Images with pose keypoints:
━━━━━━

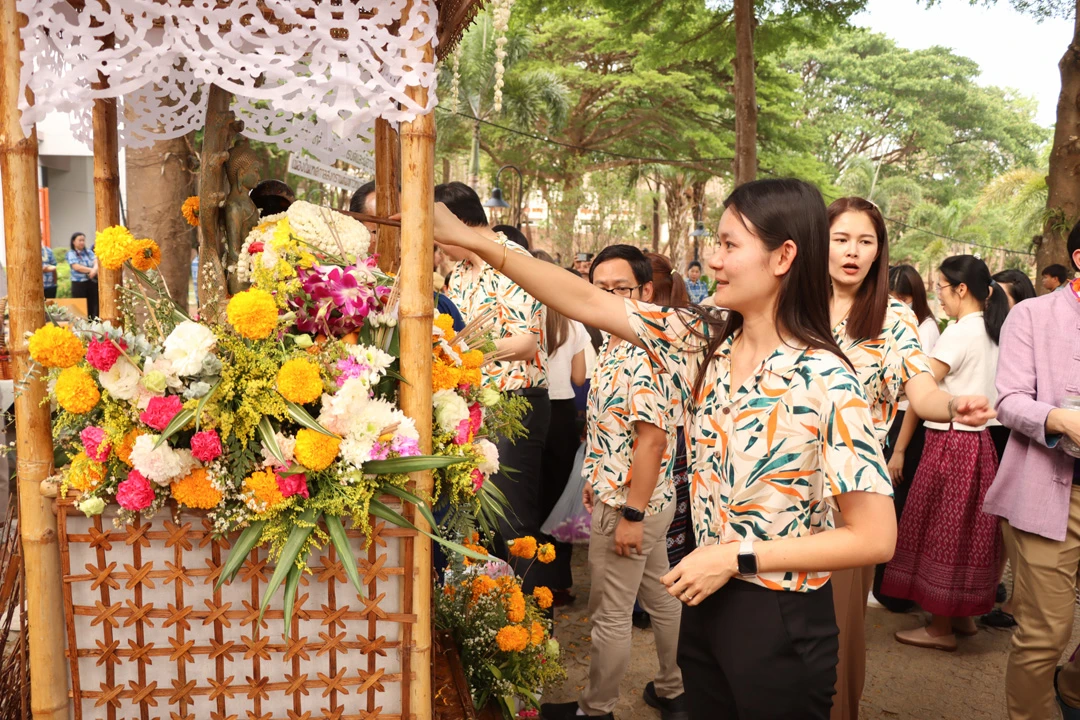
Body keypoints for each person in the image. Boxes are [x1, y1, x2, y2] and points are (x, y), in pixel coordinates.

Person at [430, 177, 899, 719]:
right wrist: (480, 241)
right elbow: (583, 298)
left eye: (728, 245)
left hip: (781, 619)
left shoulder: (827, 379)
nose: (712, 260)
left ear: (783, 256)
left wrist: (736, 556)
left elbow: (874, 535)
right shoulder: (706, 341)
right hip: (704, 596)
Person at [825, 201, 994, 719]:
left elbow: (921, 392)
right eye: (841, 238)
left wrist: (953, 406)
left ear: (880, 250)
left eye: (866, 241)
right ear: (817, 242)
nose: (853, 251)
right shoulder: (791, 303)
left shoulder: (894, 316)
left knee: (836, 629)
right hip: (778, 487)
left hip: (849, 493)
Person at [541, 244, 686, 720]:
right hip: (636, 498)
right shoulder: (617, 344)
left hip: (631, 505)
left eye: (619, 289)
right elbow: (616, 431)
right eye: (596, 289)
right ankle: (673, 689)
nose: (605, 299)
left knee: (610, 613)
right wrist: (592, 476)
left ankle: (596, 709)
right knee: (663, 597)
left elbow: (651, 444)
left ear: (646, 291)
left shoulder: (644, 351)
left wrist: (630, 515)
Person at [881, 254, 1010, 651]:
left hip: (952, 440)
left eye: (940, 287)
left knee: (942, 531)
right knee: (969, 531)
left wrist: (899, 448)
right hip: (982, 442)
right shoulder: (993, 329)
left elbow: (919, 393)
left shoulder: (959, 331)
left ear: (961, 289)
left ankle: (940, 629)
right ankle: (962, 618)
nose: (938, 296)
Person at [982, 225, 1080, 720]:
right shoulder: (1032, 315)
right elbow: (1009, 400)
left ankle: (1074, 691)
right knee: (1047, 630)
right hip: (1053, 491)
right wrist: (1059, 420)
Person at [436, 181, 552, 591]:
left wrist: (462, 348)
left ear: (457, 222)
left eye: (438, 230)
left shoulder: (513, 261)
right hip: (475, 404)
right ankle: (493, 614)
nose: (438, 243)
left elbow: (526, 343)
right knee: (478, 521)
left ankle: (532, 627)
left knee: (513, 523)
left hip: (516, 404)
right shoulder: (460, 274)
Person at [872, 264, 940, 614]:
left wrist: (897, 450)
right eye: (893, 296)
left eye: (903, 297)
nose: (897, 302)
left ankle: (890, 590)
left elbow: (920, 393)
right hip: (895, 418)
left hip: (904, 420)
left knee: (894, 504)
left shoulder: (918, 327)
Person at [532, 249, 589, 606]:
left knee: (530, 497)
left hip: (531, 406)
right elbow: (580, 376)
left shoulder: (524, 316)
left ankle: (531, 578)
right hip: (564, 413)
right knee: (560, 496)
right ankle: (560, 582)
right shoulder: (574, 321)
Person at [643, 252, 693, 570]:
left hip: (660, 437)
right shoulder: (691, 329)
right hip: (683, 438)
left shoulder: (652, 331)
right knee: (675, 525)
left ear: (647, 290)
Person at [67, 232, 98, 318]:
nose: (82, 242)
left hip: (91, 282)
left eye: (83, 240)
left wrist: (95, 269)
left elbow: (96, 261)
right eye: (80, 240)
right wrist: (91, 270)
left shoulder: (88, 252)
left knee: (93, 304)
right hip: (78, 284)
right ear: (73, 242)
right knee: (80, 306)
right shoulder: (71, 253)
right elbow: (76, 267)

━━━━━━

:: Exercise aim ::
Filter the entries above and keep only the lines with the word "wrist".

:: The answer ::
right wrist: (480, 241)
left wrist: (736, 556)
left wrist: (953, 406)
right wrist: (592, 476)
left wrist: (630, 515)
left wrist: (899, 448)
right wrist: (1059, 420)
left wrist: (462, 348)
left wrist: (897, 450)
left wrist: (95, 269)
right wrist: (91, 270)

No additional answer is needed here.